* [ZITIERTER TEXTAUSZUG]:
····················

Im Folgenden dokumentieren wir ein Interview mit Amira Hass, das am 20. September 2003 im "Neuen Deutschland" erschien. Lennart Lehmann sprach mit ihr.


"Die Dinge beim Namen nennen"
Amira Hass präsentierte ihr Buch über Gaza


ND: Wie kam es, dass Sie nach Gaza zogen, um von dort zu berichten?

Amira Hass: Die Tageszeitung »Haaretz« machte mir 1991 den Vorschlag, den Wandel in den palästinensischen Gebieten nach Oslo zu dokumentieren. In meinem Buch beschreibe ich die Situation im Gaza-Streifen zwischen 1991 und 1996. Doch das Buch ist immer noch relevant, weil es viele Gefühle beschreibt, die im Zuge der Oslo-Frustration zur zweiten Intifada führten.

Was meinen Sie mit Oslo-Frustration?

Für die Palästinenser war es kein Friedensprozess, sondern eine indirekte, neue Besatzung unter Umgehung militärischer Mittel, nämlich durch systematische Abriegelung ihrer Gebiete. Die offene Besatzung wurde ersetzt durch ökonomische Kontrolle der Autonomiegebiete und Einschränkung der Bewegungsfreiheit ihrer Bewohner. Das begann 1991 und hatte nichts mit den Selbstmordattentaten, sondern mit den Siedlungen zu tun. Die Palästinensische Autonomiebehörde brach dann die Gespräche mit Israel wegen der Fortführung der Siedlungspolitik ab. Und alle Regierungen Israels seit 1991 – egal ob rechts oder links – haben eine bestimmte Linie durchgehalten, die nicht zu zwei Staaten führte, sondern zu demographischer Separation, also Apartheid.

Wie wird der Friedensprozess derzeit in der Region gesehen?

»Friedensprozess« wird als eine leere Worthülse empfunden, weil es keinen Prozess gibt und keine Gerechtigkeit geschaffen wird. Ferner ist das Verständnis von Frieden unterschiedlich. Die Palästinenser können sich keinen Frieden ohne echte Unabhängigkeit vorstellen, sie wollen nicht in einem Protektorat leben. Sie sind mit einer Zwei-Staaten-Lösung einverstanden. Aber wie sollen sie ihr Land frei nennen, wenn kein Palästinenser weiter als drei Kilometer gehen kann, ohne vor einem israelischen Panzer zu stehen? Israelis wiederum haben das Gefühl, sich im Wortlaut an Oslo gehalten zu haben. Die Siedlungen sind damals nicht richtig besprochen worden. Seitdem denkt Israel, dass Frieden mit Siedlungen möglich ist und die Palästinenser sich mit ihnen arrangieren müssen. Die Intifada brach aber wegen der Siedlungen aus. Israelis denken dagegen, dass die Palästinenser gegen Juden kämpfen, weil sie Juden sind; dass die Selbstmordattentate Chaos schaffen sollen, um Israel zu schaden.

Gab es Schwierigkeiten, als Sie das erste Mal nach Gaza kamen?

····················

* [ZEILEN]:

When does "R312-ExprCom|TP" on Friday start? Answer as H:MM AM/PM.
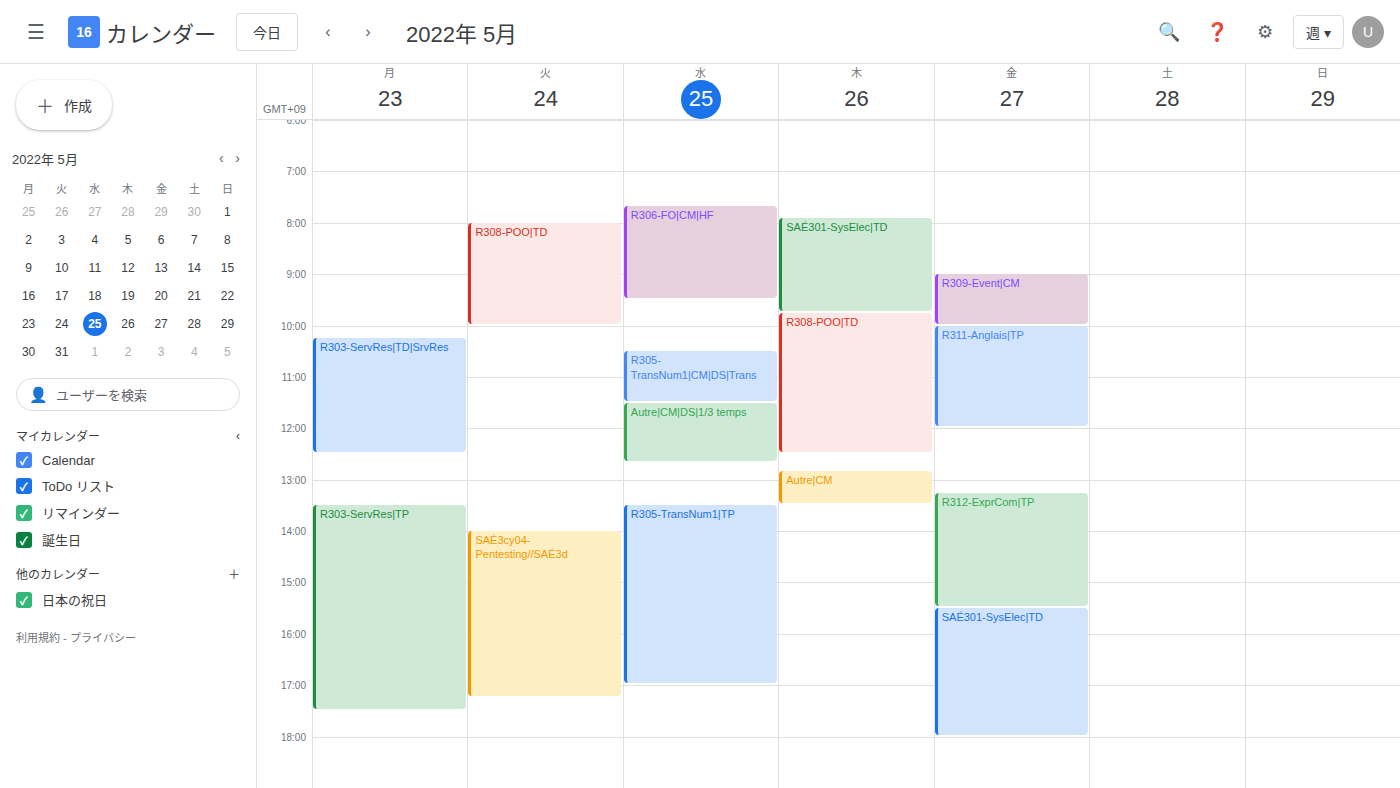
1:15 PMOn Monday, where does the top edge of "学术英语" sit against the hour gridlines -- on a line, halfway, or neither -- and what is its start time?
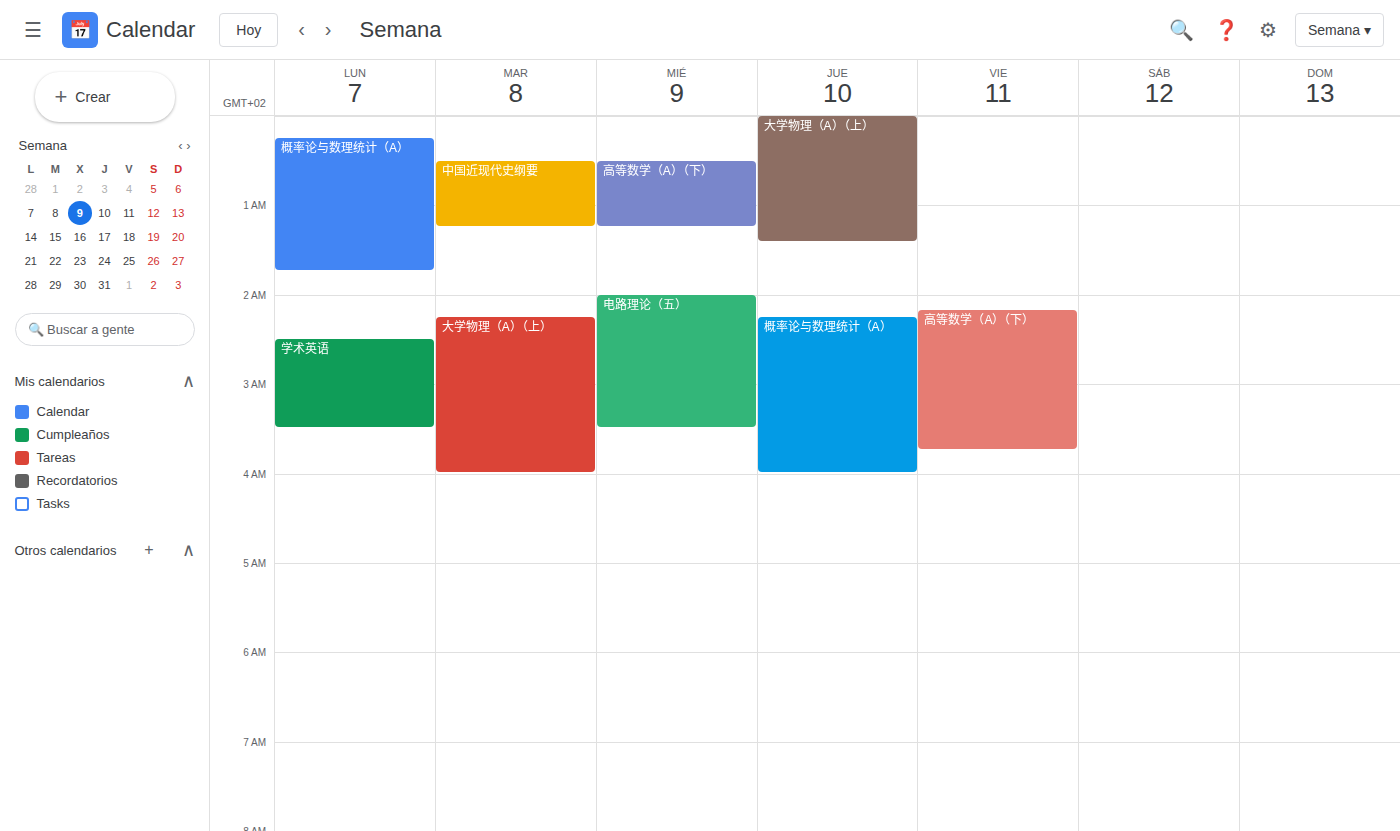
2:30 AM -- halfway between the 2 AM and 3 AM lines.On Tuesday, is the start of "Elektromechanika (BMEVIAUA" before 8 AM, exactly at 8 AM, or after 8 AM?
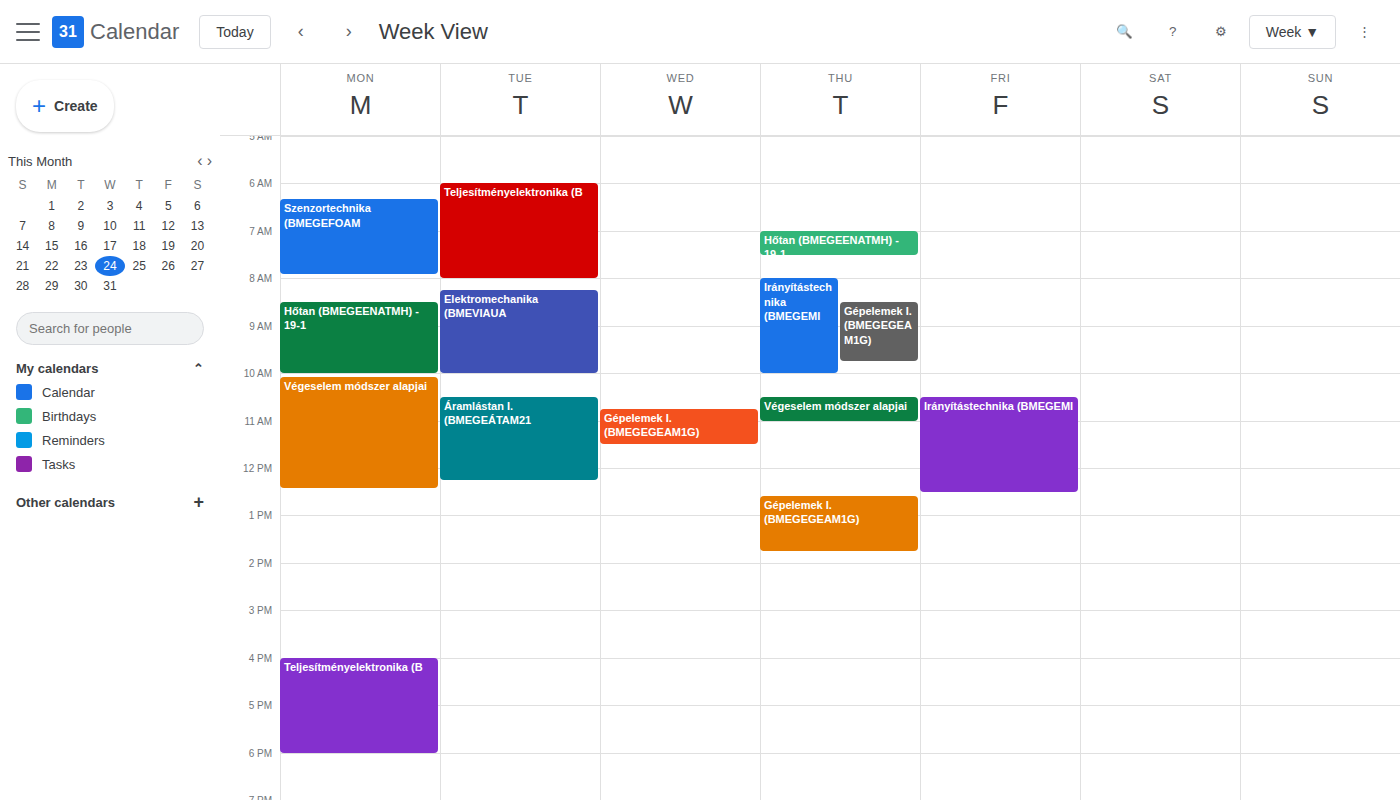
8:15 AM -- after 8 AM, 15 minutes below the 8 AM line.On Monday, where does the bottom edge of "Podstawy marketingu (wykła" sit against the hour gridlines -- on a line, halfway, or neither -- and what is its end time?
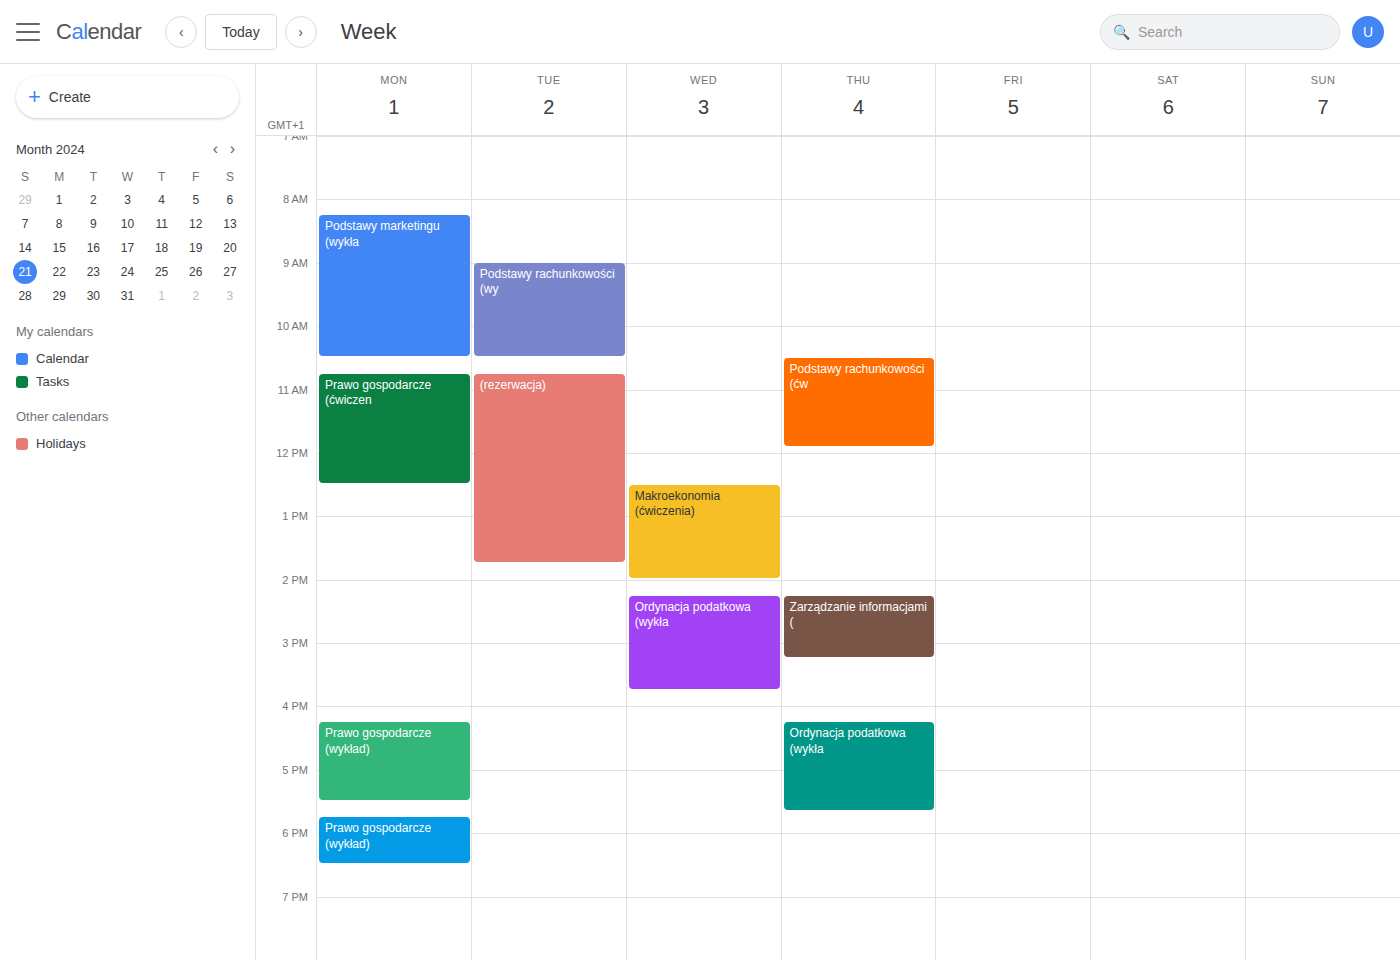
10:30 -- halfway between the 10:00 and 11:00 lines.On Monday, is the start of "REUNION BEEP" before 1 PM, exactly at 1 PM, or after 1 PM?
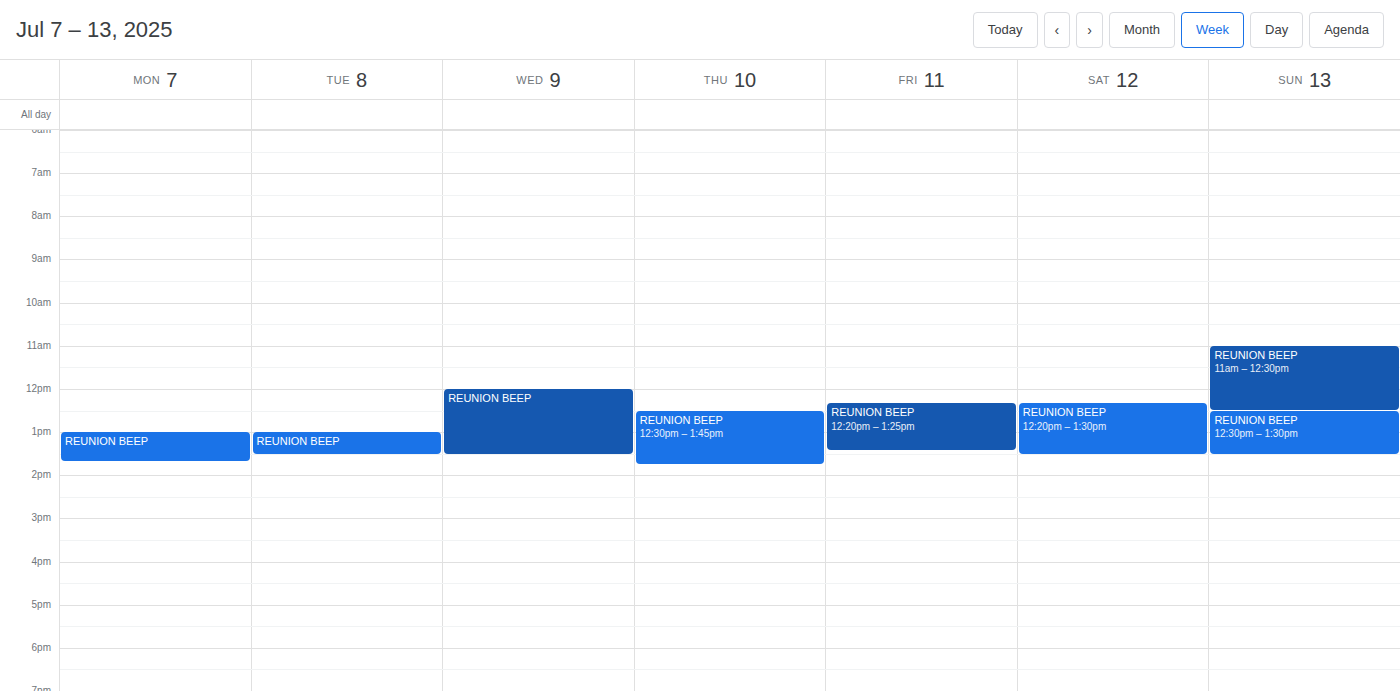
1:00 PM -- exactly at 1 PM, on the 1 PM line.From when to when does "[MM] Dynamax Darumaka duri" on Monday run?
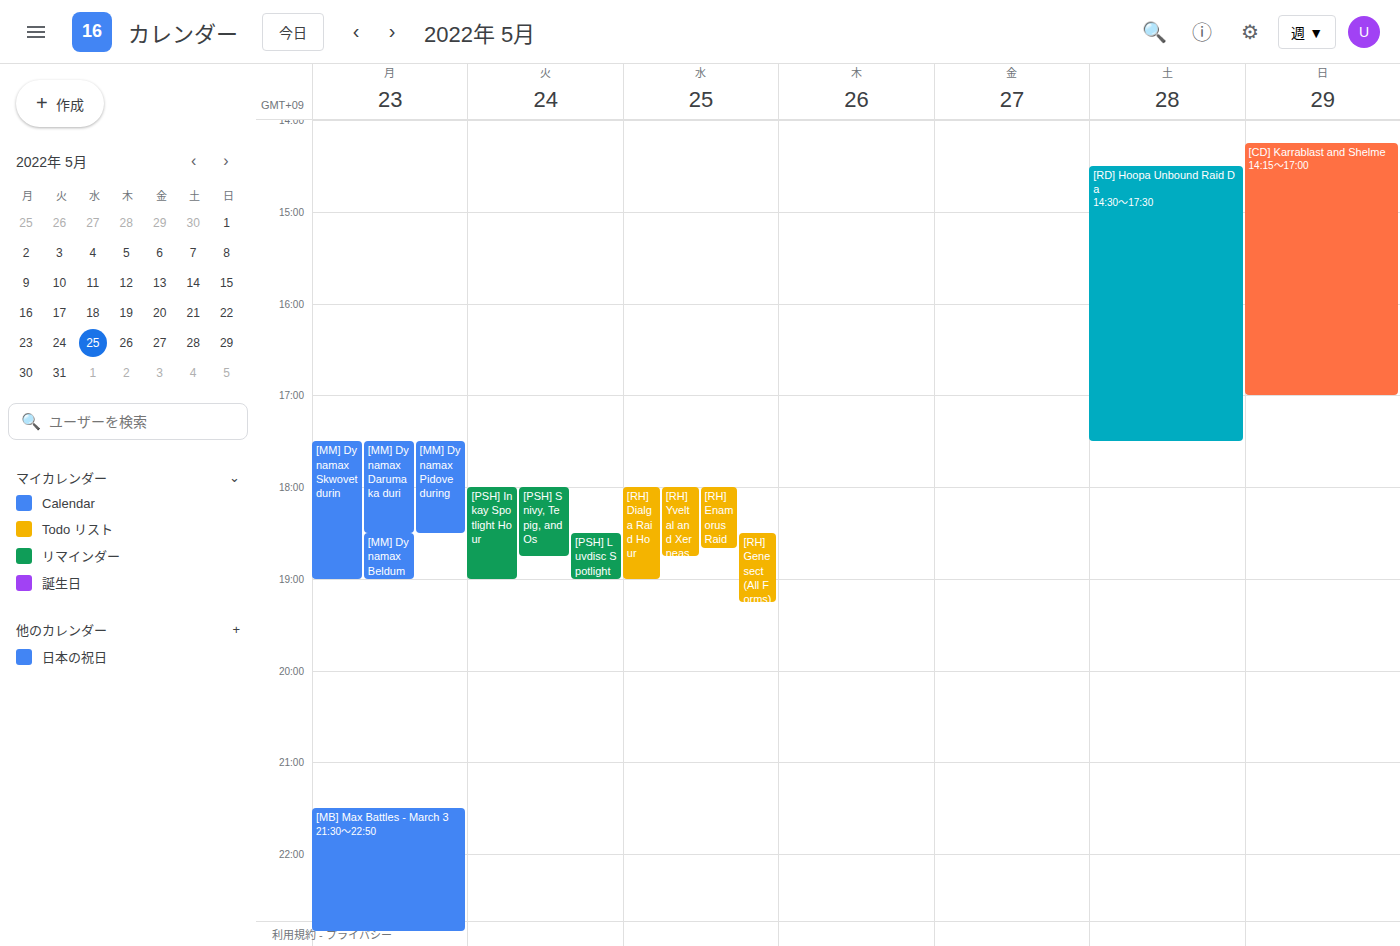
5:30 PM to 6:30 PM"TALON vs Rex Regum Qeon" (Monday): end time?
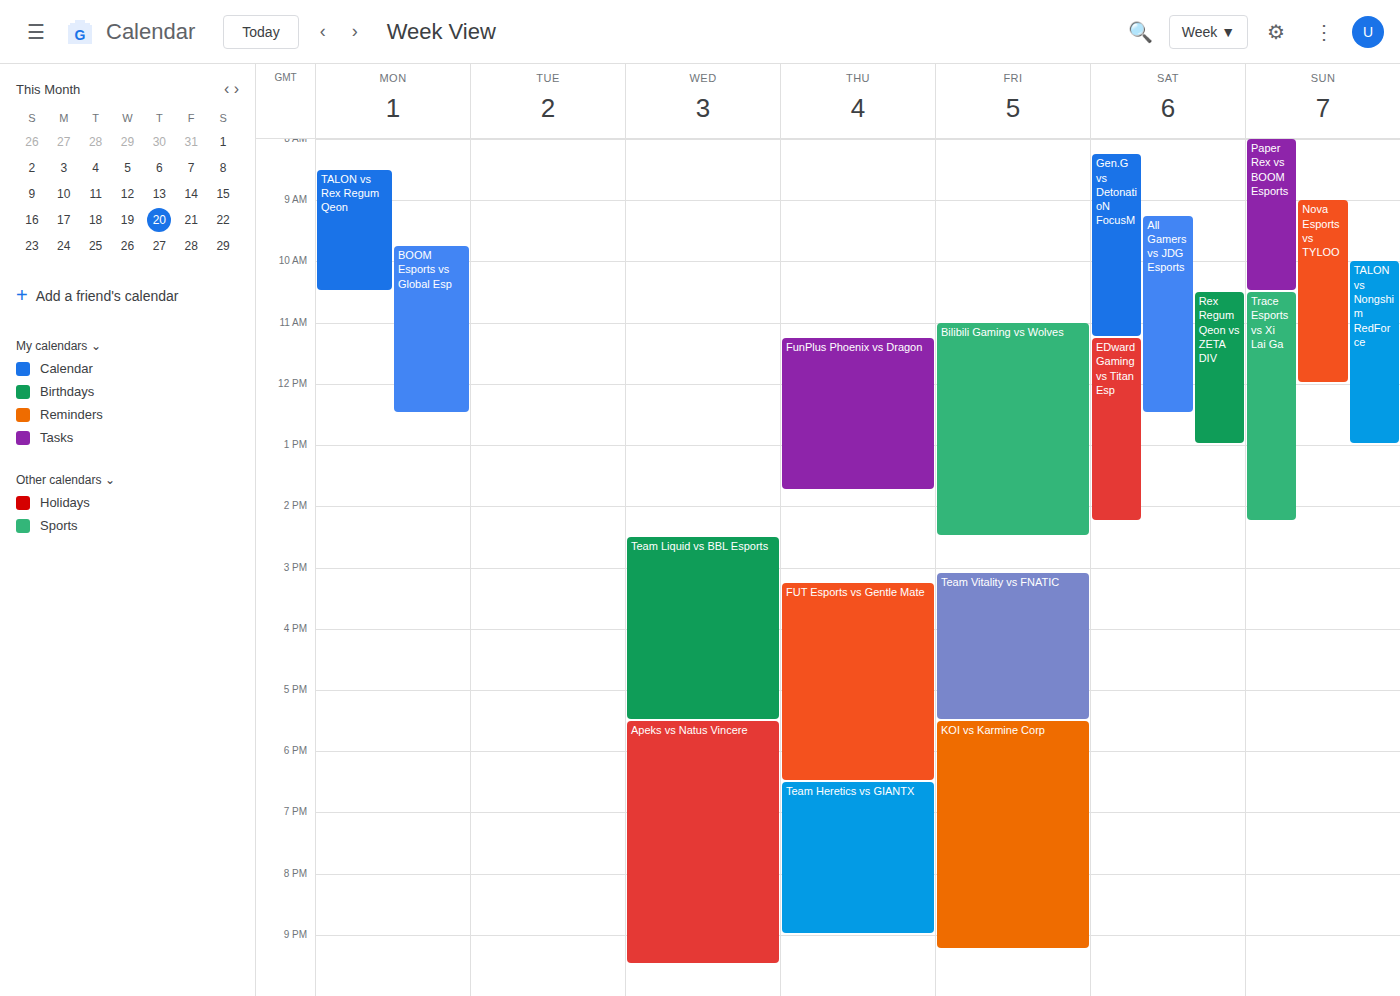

····················

* [SCHRIFTLICHE ANWEISUNG]: Schreibe aus dem Interview über Gaza alles von „Was meinen Sie“ bis hinunter zu „Separation, also Apartheid.“ wortgetreu ab.

* [ENDGÜLTIGE ANTWORT]:
Was meinen Sie mit Oslo-Frustration?

Für die Palästinenser war es kein Friedensprozess, sondern eine indirekte, neue Besatzung unter Umgehung militärischer Mittel, nämlich durch systematische Abriegelung ihrer Gebiete. Die offene Besatzung wurde ersetzt durch ökonomische Kontrolle der Autonomiegebiete und Einschränkung der Bewegungsfreiheit ihrer Bewohner. Das begann 1991 und hatte nichts mit den Selbstmordattentaten, sondern mit den Siedlungen zu tun. Die Palästinensische Autonomiebehörde brach dann die Gespräche mit Israel wegen der Fortführung der Siedlungspolitik ab. Und alle Regierungen Israels seit 1991 – egal ob rechts oder links – haben eine bestimmte Linie durchgehalten, die nicht zu zwei Staaten führte, sondern zu demographischer Separation, also Apartheid.